A quick note on the '63 Alfa Romeo Giulia Sprint Speciale. It has qualities found in the Spider. What understeer shows up (not much) feels about the same. The main difference between the two is that the Sprint Speciale does exhibit a bit more fishtailing and oversteer, probably due to its higher center of gravity, and longer front and rear overhangs. Not much...but just enough to keep you on your toes. It's a bit more daring to drive.
Add a sports or semi-racing suspension and a sports brake kit, and these boundaries get pushed even further in either the point that in some events I felt compelled to drop 10 or 15 horsepower (or more). Dive into a curve, tap the brakes, and hammer the gas early....while the boat-like trunk dances slightly with a triumphant "yes, I just did that" goodbye to any competitors behind you.  Ciao!

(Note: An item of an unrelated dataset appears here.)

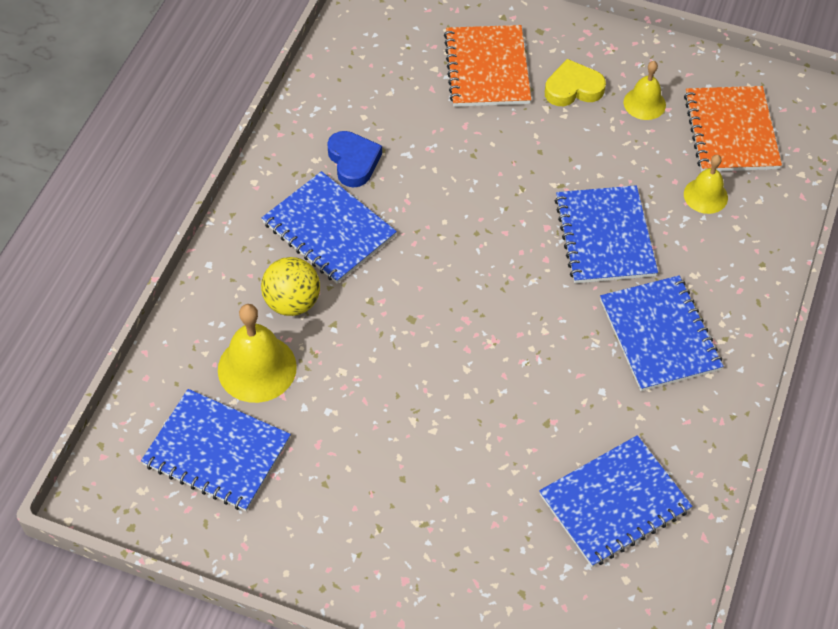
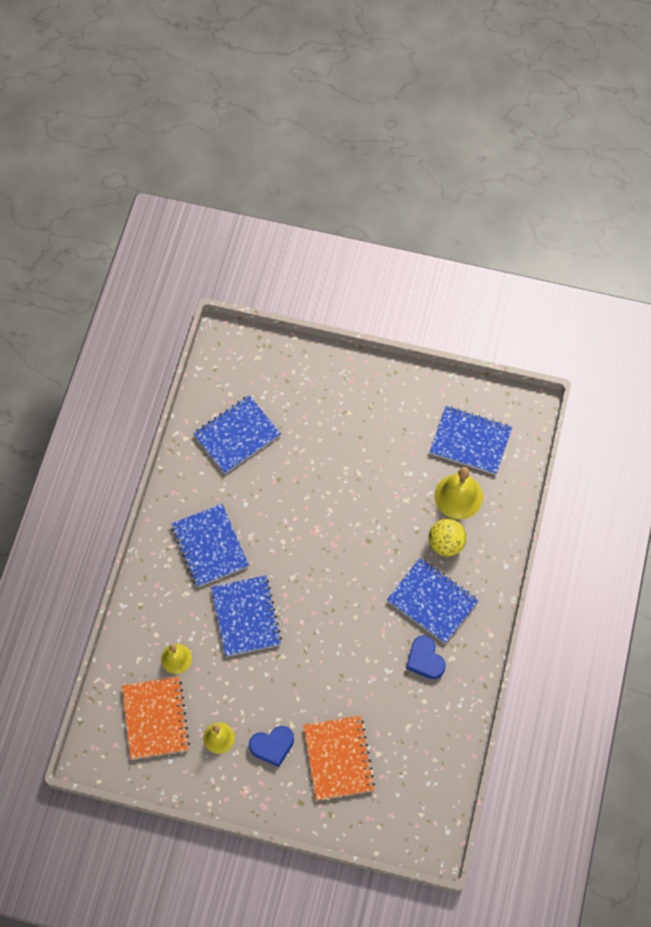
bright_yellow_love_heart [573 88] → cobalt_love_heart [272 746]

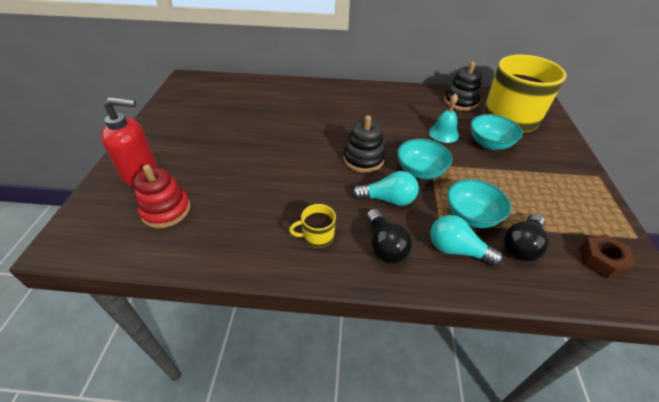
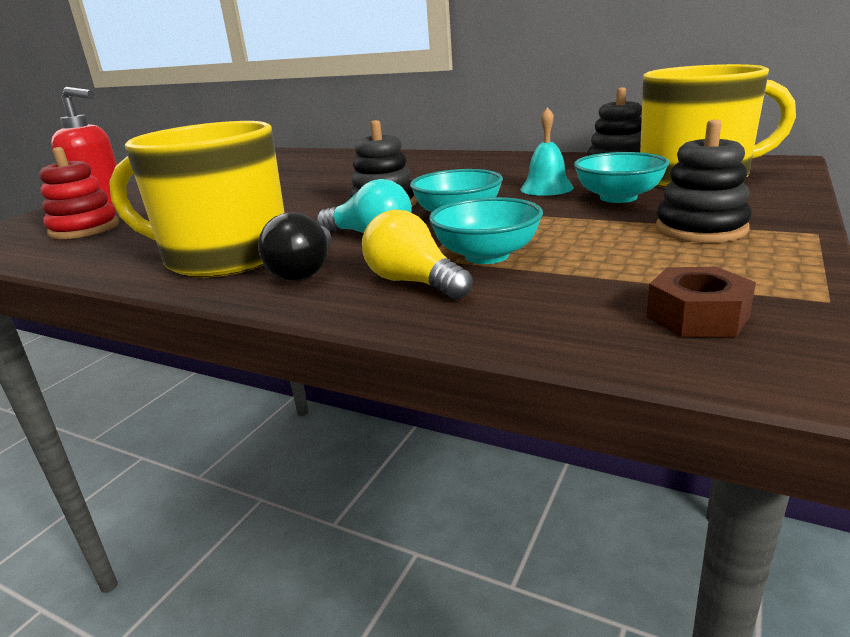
bright_yellow_coffee_mug [317 236] → bright_yellow_coffee_mug [224 257], x2.46
turquoise_bulb [456 250] → bright_yellow_bulb [414 282]
black_bulb [521 246] → -
- → black_stacking_rings [701 229]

1). It's time to pretend you're Benjamin Braddock! You've got two ladies fighting over a sweet ride...
2). Glorious Italian looks. The last design of the great Battista Pinin Farina! Although many Alfas are missing (many which should be in GT4), this is one classic that didn't get ignored.
3). Extremely well-mannered chassis. Brakes, suspension, and drivetrain parts can be left stock (sometimes on N3 tires) for much racing. The handling of this car consistently makes up for its lacks in the engine compartment.
4). Mazda Miata-ish weight. It seems perfect for a roadster. Plenty of stability, plenty of maneuverability left over...kept in reserve to tackle those corners.
5). Power upgrades (NA and turbo) available to keep those wins coming.
6). The lovely purr of the stock exhaust. I'm not sure if PD actually sampled an actual Duetto Spider from 1966, but it sounds good.
7). Great credit-to-performance value. At first, $35,500 seems a tad steep, but we get a lot of car for this price. Enthusiasts and 'purists' are guaranteed to be satisfied.

8). Easy to tune.


1). Wimpy engine power. Gotta be honest here....I'm always craving more. Excluding 1st gear runs from zero mph, anything below 5,000 rpms is generally to be avoided, so the Duetto 1.6 only has 1,500 to 2,000 rpms of safe powerband area.
2). "Tap your foot and wait" acceleration. Too much stopwatch time passes as the Spider rounds any course that isn't heavily technical and focuses more on straights than it does on corners.
3). This car eats front tires a bit fast. At Nürburgring, we're doing 5 laps on a set of S1s. Bit of a surprise...
4). As power gets raised, eventually a full-custom racing transmission is needed to keep rolling down longer straights without peaking over.
5). Fishtailing and spongy rear-wheel unsure-ness eventually become issues (mostly for less-experienced drivers) as power gets raised. Limited slip needed for these folks to solve.